If you’ve seen the trailer for Anyone But You (or if you’ve read Much Ado About Nothing, which Anyone But You is not only based on but repeatedly references) you already know more or less what is going to happen here. A misunderstanding the next morning turns them against each other, only for them to reunite much later at an intimate family wedding in Australia. They behave incredibly obnoxiously about sleeping next to each other one night, so their family decides to try to trick them into thinking that they still have feelings for each other, and to get them to act on those feelings. Bea and Ben, using their combined brain power, realize their family is messing with them, and decide to pretend they’re dating to be left alone. Convenient, too, is that both of their exes are at the wedding, so Bea and Ben can make them jealous.
No one goes into a movie like Anyone But You for realism, nor should they. The film is made as fun escapism, and it succeeds at that. It’s aspirational, but not in the Gossip Girl way of name-dropping designers and outwardly flexing their wealth. Anyone But You is more saying, “Imagine how your family would be, in this wonderful situation?”
It certainly doesn’t hurt that the entire cast looks as good as the subtropical setting. Though hardly laugh-out-loud funny, the gags—at least the few that weren’t already included in the trailer—are amusing enough, and the supporting actors are all pretty game. As brides-to-be, Halle (Hadley Robinson) and Claudia (Alexandra Shipp) congeal well through their scheming. Ben’s friend Pete (a standout GaTa) gets both some great solo moments and some scheming of his own with father of a bride Roger (Bryan Brown); unfortunate, then, that he’s the only character without a love interest.
Really, though, this is Sweeney and Powell’s movie, and they occupy all of the attention. Powell continues his leading man campaign, functioning well as the guy you know on paper would be an utter disaster to date but you can’t help but be drawn to him anyway. And there are few faces in contemporary Hollywood that communicate total emotional devastation as well as Sweeney’s; her comedy chops are mostly competent, but she shines most in the “boy loses girl” segment of the rom-com plot.
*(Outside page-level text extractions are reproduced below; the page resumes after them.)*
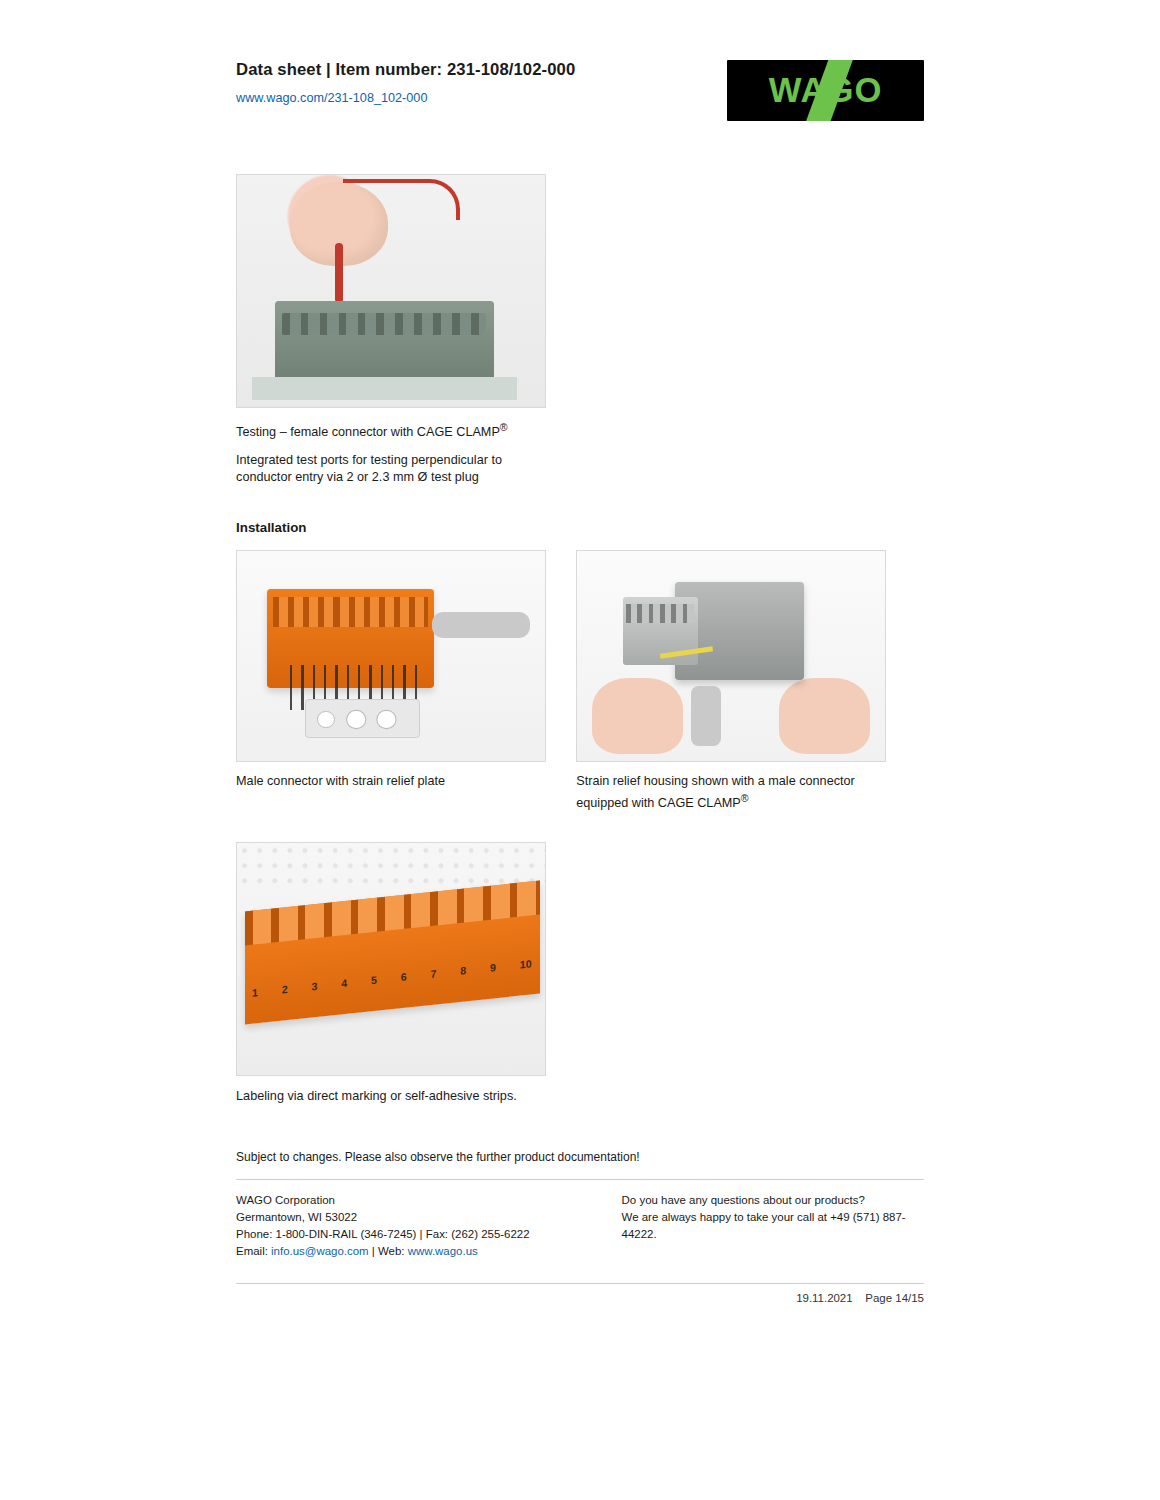Data sheet | Item number: 231-108/102-000
www.wago.com/231-108_102-000
WAGO
Testing – female connector with CAGE CLAMP®
Integrated test ports for testing perpendicular to conductor entry via 2 or 2.3 mm Ø test plug
Installation
Male connector with strain relief plate
Strain relief housing shown with a male connector equipped with CAGE CLAMP®
12345 678910
Labeling via direct marking or self-adhesive strips.
Subject to changes. Please also observe the further product documentation!
WAGO Corporation
Germantown, WI 53022
Phone: 1-800-DIN-RAIL (346-7245) | Fax: (262) 255-6222
Email: info.us@wago.com | Web: www.wago.us
Do you have any questions about our products?
We are always happy to take your call at +49 (571) 887-44222.
19.11.2021 Page 14/15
Even if incredibly formulaic, director Will Gluck (Easy A, Friends With Benefits) is never winking. Yes, the plot of Anyone But You hits exactly every beat when you think it would, grand romantic gestures and all. But it is content—thrilled, in fact—to be a boilerplate rom-com. It doesn’t seek to get ahead of any criticism leveled at it. Formulas exist for a reason, and they can still be executed well. Sparks fly, even if there aren’t enough of them to give the film a jolt of electricity. Anyone But You doesn’t reinvent any wheels, but the wheels will get you to your destination on time.